▶ [Набор заданий]:
A. Какого числа ООН удовлетворила запрос Анкары о смене названия Турецкой Республики, согласно статье об Эрдогане?
B. Переведите на английский язык предложение из статьи об Эрдогане: «Идею сменить название страны Эрдоган подал в прошлом году, поскольку Türkiye — правильнее, историчнее, „и более соответствует культуре и ценностям турецкого народа“».

▶ [Фрагмент текста]:
Понять Эрдогана

10.06.2022 0 By NS.Writer

Как несвятой политик в непростом мире хочет сделать Тюрцию снова великой

Президент Турции Реджеп Эрдоган

На фоне усиления политического веса самого юго-восточного и самого проблемного члена НАТО фигура Реджепа Эрдогана и мотивы, определяющие его политический курс достойны внимательного рассмотрения и исследования.

Всюду тюрки

Но почему вдруг «Тюрция», а не «Турция»? А вот почему: 2 июня ООН удовлетворила запрос Анкары о смене названия Турецкой Республики с Turkey на Türkiye. Идею сменить название страны Эрдоган подал в прошлом году, поскольку Türkiye — правильнее, историчнее, «и более соответствует культуре и ценностям турецкого народа».

А еще «turkey» по-английски — индейка, и, хотя в меморандуме Эрдогана об этом ни слова, это тоже причина. Türkiye вам не Turkey, и уже не даст повода для глупых шуток. Впрочем, это не главное. Главное в другом.

▶ [Показанные записи]:
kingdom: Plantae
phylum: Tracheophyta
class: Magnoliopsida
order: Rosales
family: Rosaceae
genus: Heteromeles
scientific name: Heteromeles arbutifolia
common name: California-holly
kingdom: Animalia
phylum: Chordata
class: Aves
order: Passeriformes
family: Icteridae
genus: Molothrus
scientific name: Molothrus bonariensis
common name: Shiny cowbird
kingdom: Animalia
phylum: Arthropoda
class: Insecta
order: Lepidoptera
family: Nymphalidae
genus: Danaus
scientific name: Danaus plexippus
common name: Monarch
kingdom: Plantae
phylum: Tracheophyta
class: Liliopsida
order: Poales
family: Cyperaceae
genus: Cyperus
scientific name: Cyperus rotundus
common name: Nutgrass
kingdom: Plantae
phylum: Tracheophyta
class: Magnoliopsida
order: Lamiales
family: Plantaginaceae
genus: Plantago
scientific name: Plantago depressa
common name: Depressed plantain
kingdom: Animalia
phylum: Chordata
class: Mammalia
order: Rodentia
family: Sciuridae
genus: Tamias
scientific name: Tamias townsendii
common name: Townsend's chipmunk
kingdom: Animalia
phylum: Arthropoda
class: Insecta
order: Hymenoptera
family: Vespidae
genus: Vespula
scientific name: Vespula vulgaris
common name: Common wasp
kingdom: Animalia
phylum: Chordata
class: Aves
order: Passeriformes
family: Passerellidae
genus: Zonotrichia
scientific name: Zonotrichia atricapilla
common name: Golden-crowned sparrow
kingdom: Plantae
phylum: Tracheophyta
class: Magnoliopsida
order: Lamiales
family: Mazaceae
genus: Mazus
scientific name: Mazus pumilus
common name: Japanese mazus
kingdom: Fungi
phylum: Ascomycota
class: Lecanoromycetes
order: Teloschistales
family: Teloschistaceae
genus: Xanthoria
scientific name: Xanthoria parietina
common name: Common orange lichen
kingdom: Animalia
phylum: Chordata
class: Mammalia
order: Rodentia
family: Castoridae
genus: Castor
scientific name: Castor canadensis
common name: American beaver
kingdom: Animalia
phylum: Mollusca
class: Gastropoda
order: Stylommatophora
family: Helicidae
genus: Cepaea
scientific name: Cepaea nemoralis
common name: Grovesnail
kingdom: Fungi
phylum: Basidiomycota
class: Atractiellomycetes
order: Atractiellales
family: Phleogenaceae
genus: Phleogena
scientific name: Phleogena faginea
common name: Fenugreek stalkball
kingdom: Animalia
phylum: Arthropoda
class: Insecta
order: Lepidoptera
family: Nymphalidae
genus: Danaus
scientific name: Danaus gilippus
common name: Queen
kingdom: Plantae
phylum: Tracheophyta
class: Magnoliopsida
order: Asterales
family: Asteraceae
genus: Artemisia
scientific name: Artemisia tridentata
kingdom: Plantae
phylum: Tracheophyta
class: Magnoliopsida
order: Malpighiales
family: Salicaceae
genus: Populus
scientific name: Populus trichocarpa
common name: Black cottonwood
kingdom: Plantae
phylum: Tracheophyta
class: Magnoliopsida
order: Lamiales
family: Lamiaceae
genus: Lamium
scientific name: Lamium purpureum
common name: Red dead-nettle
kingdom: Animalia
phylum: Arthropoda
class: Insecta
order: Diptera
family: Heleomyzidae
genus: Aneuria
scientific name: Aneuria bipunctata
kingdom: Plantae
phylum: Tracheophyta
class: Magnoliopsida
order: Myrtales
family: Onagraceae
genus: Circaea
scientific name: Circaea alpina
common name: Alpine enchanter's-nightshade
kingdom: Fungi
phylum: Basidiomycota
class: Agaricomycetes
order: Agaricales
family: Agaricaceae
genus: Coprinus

▶ [Список ответов]:
A. 2 июня.

B. Erdoğan put forward the idea of changing the country's name last year, because Türkiye is more correct and more historical, "and better corresponds to the culture and values of the Turkish people."